The Houston Technology Center, a non-profit business accelerator, honored this year’s outstanding Texas biotech pioneers and Houston-area entrepreneurs at its annual gala, held last week at the Hyatt Regency in Houston.
“A Celebration of Entrepeneurs,” the organization’s annual event, highlights local entrepreneurship, leaders, and companies that the Houston Technology Center recognizes as having a substantial impact in the region’s economy and in the development of innovative technologies.
This year’s ceremony honored two distinguished Texas biotech pioneers with Lifetime Achievement Awards. In the category of Life Sciences, Dr. James “Red” Duke, Professor of Surgery and the John B. Holmes Professor of Clinical Sciences at The University of Texas Health Science Center at Houston (UTHealth) was honored for his illustrious research career, while in the Nanotechnology category, the HTC chose Dr. Robert Curl, Professor Emeritus at Rice University.
Both men have dedicated their careers to different areas of science and medicine and their achievements have impacted not only the scientific community, but the general public as well.
James “Red” Duke is a laureate trauma surgeon with a Texas pedigree.

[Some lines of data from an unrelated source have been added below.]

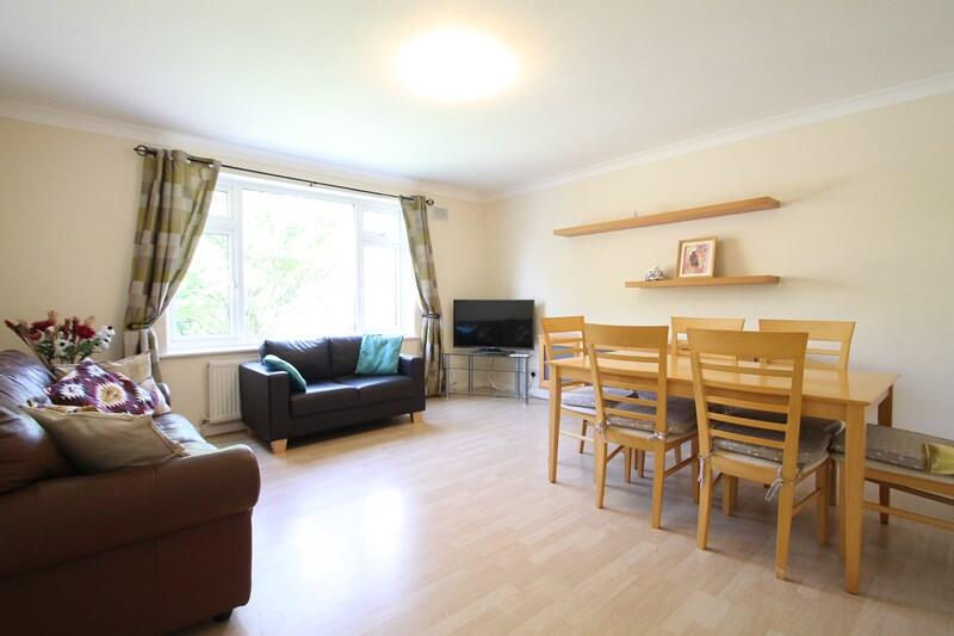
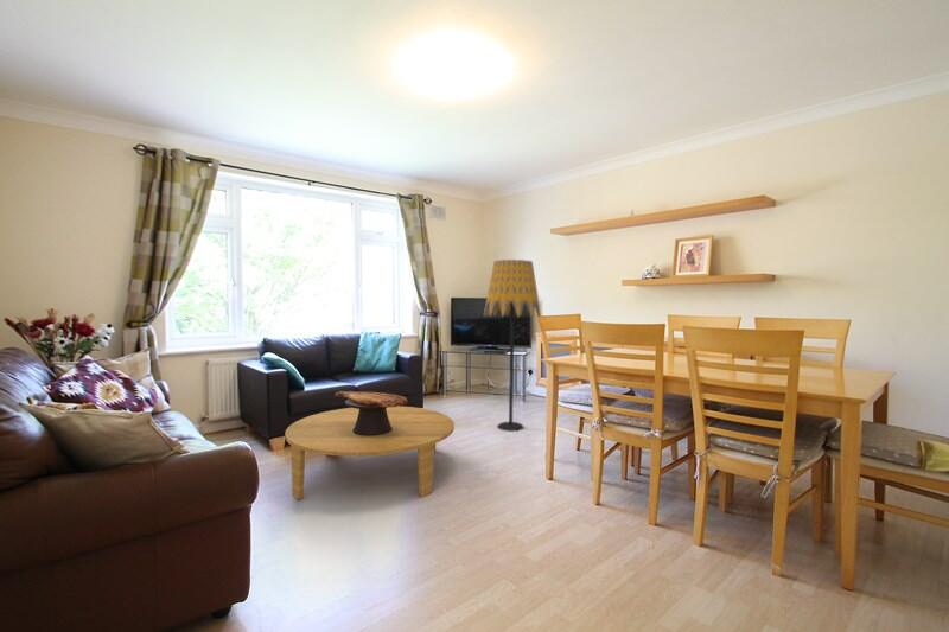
+ floor lamp [483,258,542,433]
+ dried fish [333,390,409,436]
+ coffee table [284,406,456,500]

He earned his Bachelor of Science at Texas A&M and attended UT Southwestern for his medical degree. He is one of the founders of the American Trauma Society and was named “Surgeon of the Year” in 1988 by the James F. Mitchell Foundation. He is the medical director for trauma and emergency services at the Houston’s Hermann Hospital Life Flight.
His career is also well-recognized by many people in the U.S. who are familiar with his popular health-oriented TV show, “Dr. Red Duke’s Health Reports.” His recognition among the science community made possible the creation of a scholarship in his honor in the Houston Department of Surgery at University of Texas-Houston.

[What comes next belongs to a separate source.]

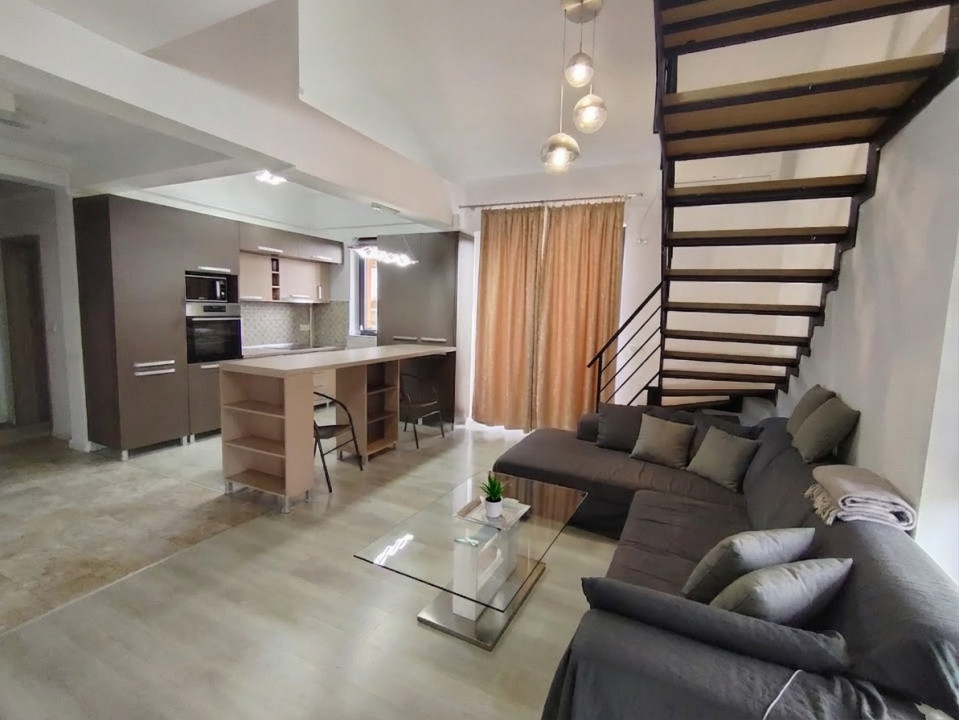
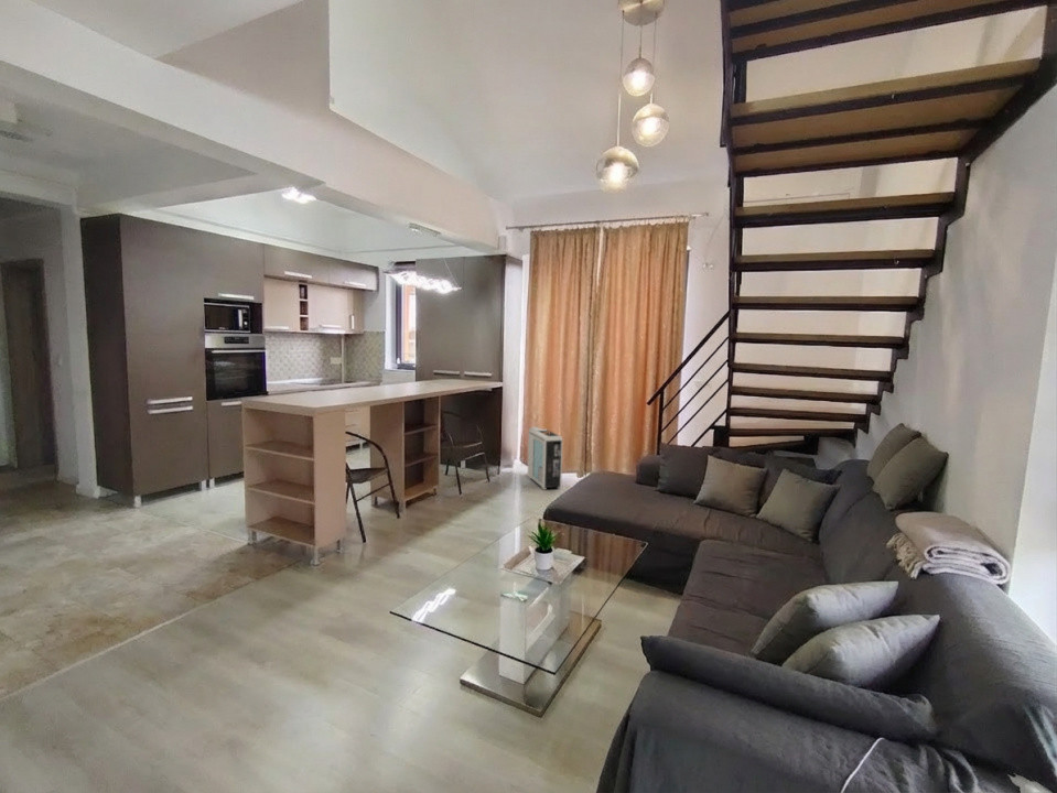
+ air purifier [527,426,564,491]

Robert Curl, the award-winner for nanotechnology has dedicated part of his professional life to the study and creation of fullerenes, carbon compounds that can be used in several areas of science and medicine. The discovery of an ideal fullerenes production process earned him, along with Harold Kroto and Richard Smalley, the Nobel Prize for Chemistry in 1996.
This discovery has also made an impact in other areas of science and medicine as well. Nanotechnology and nanoparticules such as fullerenes have been of major importance in recent Texas-based research on cancer, particularly in the discovery of new treatments and therapies.

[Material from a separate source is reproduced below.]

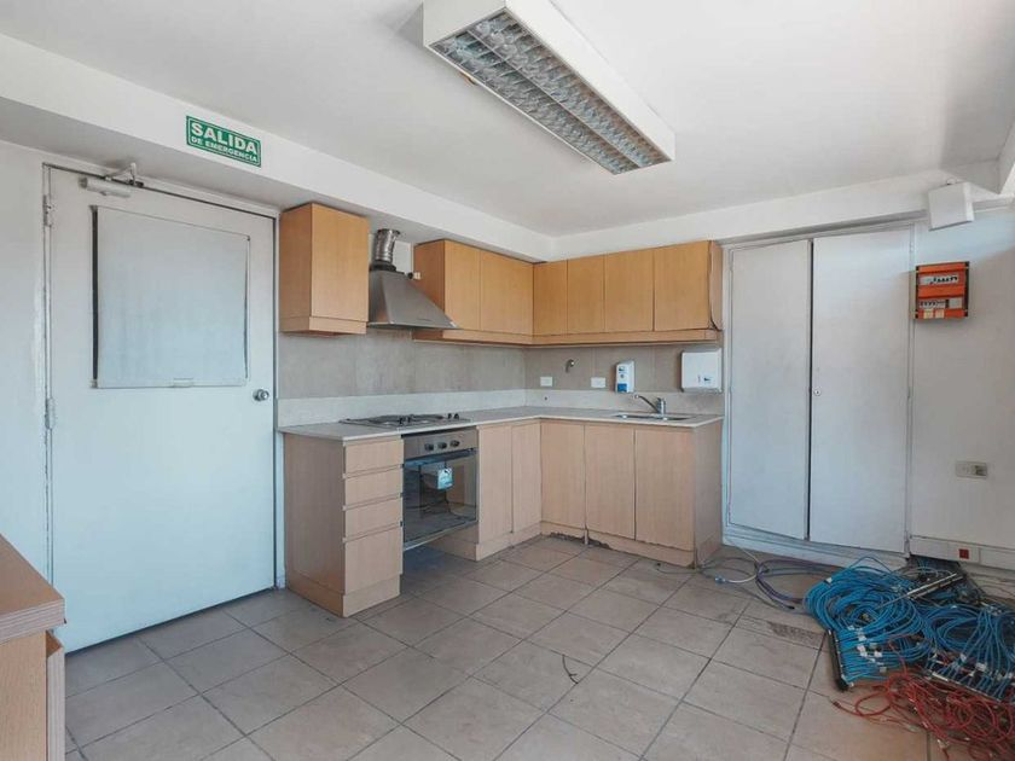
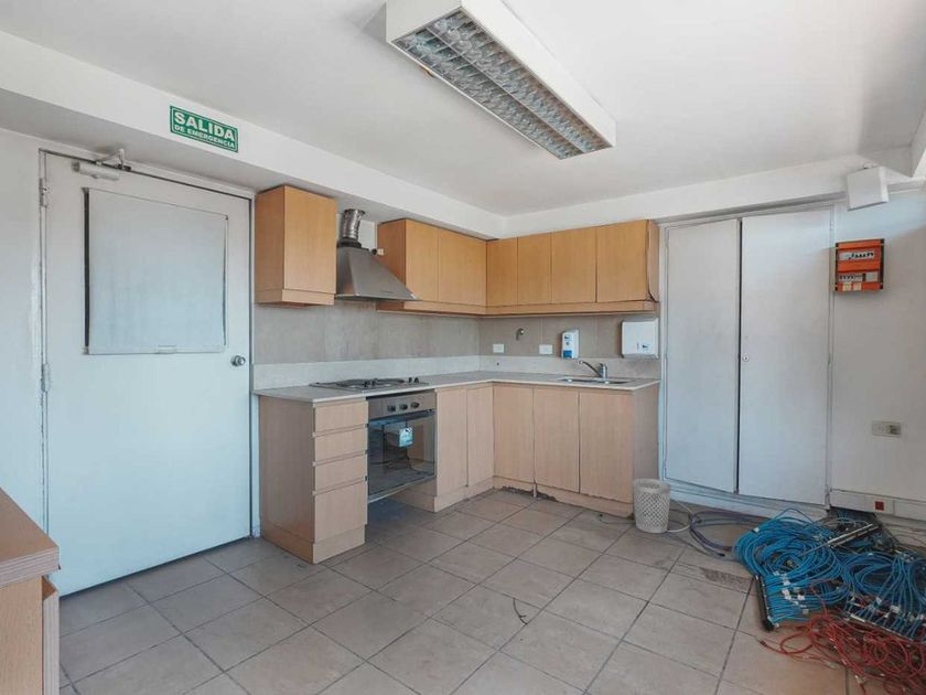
+ wastebasket [632,478,672,534]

In the category of Aerospace, HTC awarded Dr. Bernard Harris, CEO and Managing Director of Vesalius Ventures. For Information Technology, the institution named Dr. Morrie Abramson, president of Morrie K. Abramson Interests, Inc.
At this year’s ceremony, the HTC also distinguished Raymond Plank, founder and retired chairman of Apache Corporation for his entrepreneurial spirit, which led the company into one of the most respected and successful oil and gas companies in the country.